Ca2+ channel blockers may cause cancer by inhibiting apoptosis or reducing intracellular Ca2+ in certain tissues. Recent findings suggest that drug users are at increased risk for cancer in general and for colon cancer in particular. We conducted a study in one Danish county of 17911 patients who received at least one prescription of Ca2+ channel blockers between 1 January 1991 and 31 December 1993. The patients were identified from records in the National Health Insurance Program, which refunds part of the price of such drugs. Cancer occurrence and rate were determined by use of the files of the Danish Cancer Registry and compared with county-specific incidence rates for various categories of cancer. During the follow-up period of up to 3 years, 412 cancers were observed among users of Ca2+ channel blockers, compared with 414 expected, to yield an age- and sex-standardized incidence ratio (SIR) of 1.00 (95% confidence interval, 0.90 to 1.10).

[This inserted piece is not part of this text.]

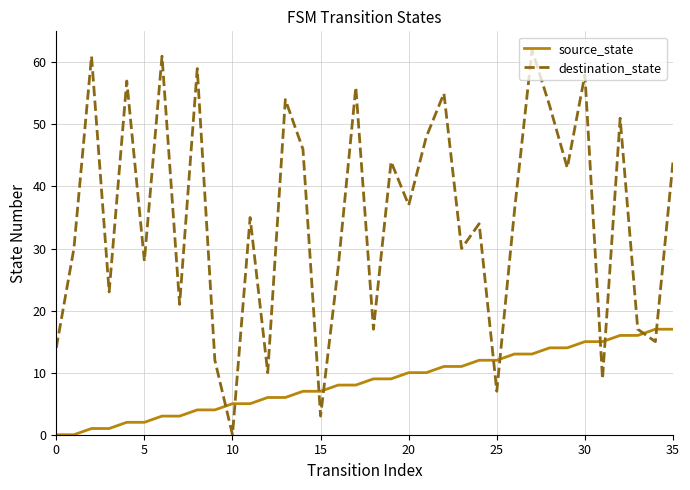

Which series has the widest spread of values?

destination_state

There was no indication of an excess risk in the subgroup of likely long-term users or users of specific drugs. The SIR of colon cancer, a site of a priori interest, was 0.8 (95% confidence interval, 0.5 to 1.1) on the basis of 34 cases. Although the results are reassuring, the lack of association could reflect the relatively short follow-up after registration in the prescription database. Continued monitoring of cancer risk is planned.